*** Opening of DATA FOR THIS EXERCISE ***

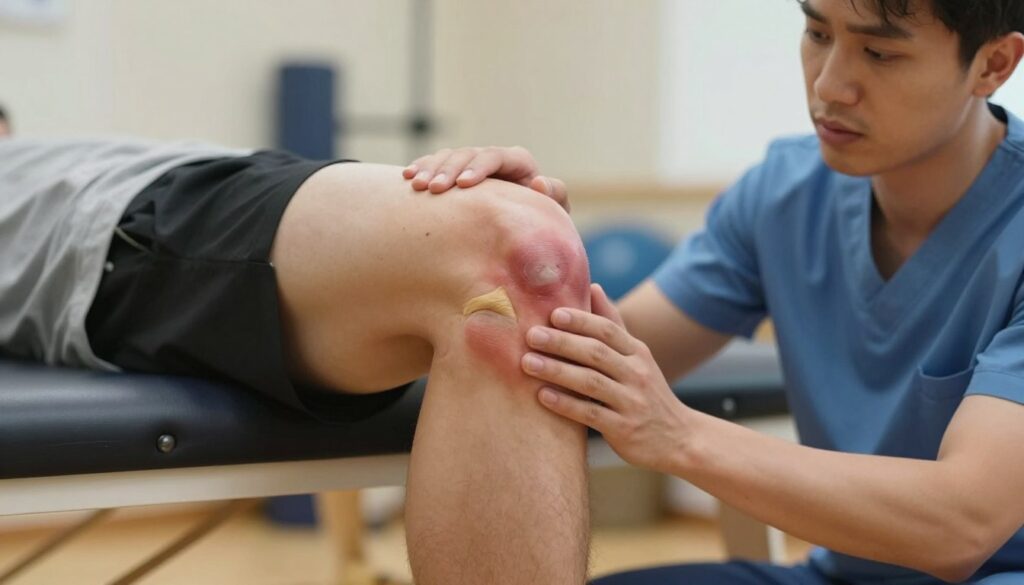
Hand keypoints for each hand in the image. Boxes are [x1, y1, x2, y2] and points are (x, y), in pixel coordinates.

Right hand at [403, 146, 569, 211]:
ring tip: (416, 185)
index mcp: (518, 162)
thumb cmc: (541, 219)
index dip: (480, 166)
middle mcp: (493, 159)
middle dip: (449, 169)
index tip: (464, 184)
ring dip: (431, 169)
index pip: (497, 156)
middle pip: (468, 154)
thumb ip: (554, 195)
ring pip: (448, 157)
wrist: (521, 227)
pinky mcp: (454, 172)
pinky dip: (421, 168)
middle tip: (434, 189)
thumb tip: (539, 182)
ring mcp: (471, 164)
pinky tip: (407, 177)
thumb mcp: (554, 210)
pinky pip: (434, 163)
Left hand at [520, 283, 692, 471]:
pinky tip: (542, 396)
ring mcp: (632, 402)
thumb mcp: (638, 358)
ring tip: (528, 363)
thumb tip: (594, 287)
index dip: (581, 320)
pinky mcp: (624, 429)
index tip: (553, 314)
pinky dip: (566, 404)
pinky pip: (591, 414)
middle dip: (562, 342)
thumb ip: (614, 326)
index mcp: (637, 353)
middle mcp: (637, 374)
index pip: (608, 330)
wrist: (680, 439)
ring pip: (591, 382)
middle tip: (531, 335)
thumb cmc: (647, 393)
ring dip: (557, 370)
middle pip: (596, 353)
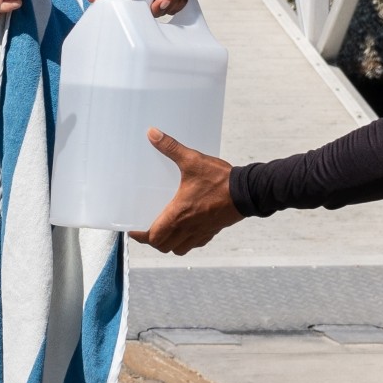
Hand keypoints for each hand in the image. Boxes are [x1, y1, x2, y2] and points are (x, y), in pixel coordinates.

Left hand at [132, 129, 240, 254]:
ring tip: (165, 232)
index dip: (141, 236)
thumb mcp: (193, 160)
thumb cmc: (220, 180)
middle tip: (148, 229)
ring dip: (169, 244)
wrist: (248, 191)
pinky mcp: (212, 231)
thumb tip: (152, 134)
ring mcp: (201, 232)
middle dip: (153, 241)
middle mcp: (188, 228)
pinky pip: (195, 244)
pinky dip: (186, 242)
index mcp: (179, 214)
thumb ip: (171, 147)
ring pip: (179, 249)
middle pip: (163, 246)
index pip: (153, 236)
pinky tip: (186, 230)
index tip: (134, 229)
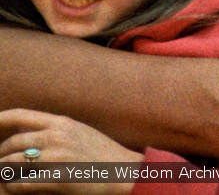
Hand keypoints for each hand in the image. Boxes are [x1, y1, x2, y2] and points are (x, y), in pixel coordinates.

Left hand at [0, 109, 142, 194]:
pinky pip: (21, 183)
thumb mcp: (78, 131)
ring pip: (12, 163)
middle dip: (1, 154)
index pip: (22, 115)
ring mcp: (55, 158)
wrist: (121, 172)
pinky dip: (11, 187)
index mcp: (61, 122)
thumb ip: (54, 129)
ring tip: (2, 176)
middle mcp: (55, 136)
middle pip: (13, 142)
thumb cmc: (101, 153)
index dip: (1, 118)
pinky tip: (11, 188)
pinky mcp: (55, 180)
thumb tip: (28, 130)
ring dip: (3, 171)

*** Close of DATA FOR THIS EXERCISE ***
*** Opening of DATA FOR THIS EXERCISE ***

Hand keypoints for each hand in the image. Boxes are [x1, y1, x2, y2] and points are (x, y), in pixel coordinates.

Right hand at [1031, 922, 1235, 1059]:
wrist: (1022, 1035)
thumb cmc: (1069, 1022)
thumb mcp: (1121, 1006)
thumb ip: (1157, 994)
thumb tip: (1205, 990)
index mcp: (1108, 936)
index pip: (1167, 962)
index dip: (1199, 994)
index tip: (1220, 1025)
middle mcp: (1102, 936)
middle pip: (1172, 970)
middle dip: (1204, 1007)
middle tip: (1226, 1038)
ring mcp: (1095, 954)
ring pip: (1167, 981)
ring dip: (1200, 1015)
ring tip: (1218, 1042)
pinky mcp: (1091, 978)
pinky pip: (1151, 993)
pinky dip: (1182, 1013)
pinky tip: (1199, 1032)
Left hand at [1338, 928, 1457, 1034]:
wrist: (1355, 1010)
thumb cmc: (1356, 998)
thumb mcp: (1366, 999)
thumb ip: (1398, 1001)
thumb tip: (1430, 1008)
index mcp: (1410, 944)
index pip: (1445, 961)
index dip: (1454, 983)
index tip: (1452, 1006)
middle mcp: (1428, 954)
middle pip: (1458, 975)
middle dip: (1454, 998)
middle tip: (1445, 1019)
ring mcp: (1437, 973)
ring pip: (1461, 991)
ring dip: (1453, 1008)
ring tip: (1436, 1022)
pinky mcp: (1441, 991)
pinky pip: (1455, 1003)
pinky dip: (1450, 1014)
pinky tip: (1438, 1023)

*** Close of DATA FOR THIS EXERCISE ***

What you give back should be exactly the lines of the data above from the line with "ring mcp: (1437, 973)" through the line with "pinky tip: (1438, 1023)", both of those included, and nothing more.

ring mcp: (1437, 973)
ring pip: (1461, 991)
ring dip: (1453, 1008)
ring tip: (1436, 1022)
pinky mcp: (1441, 991)
pinky pip: (1455, 1003)
pinky dip: (1450, 1014)
pinky tip: (1438, 1023)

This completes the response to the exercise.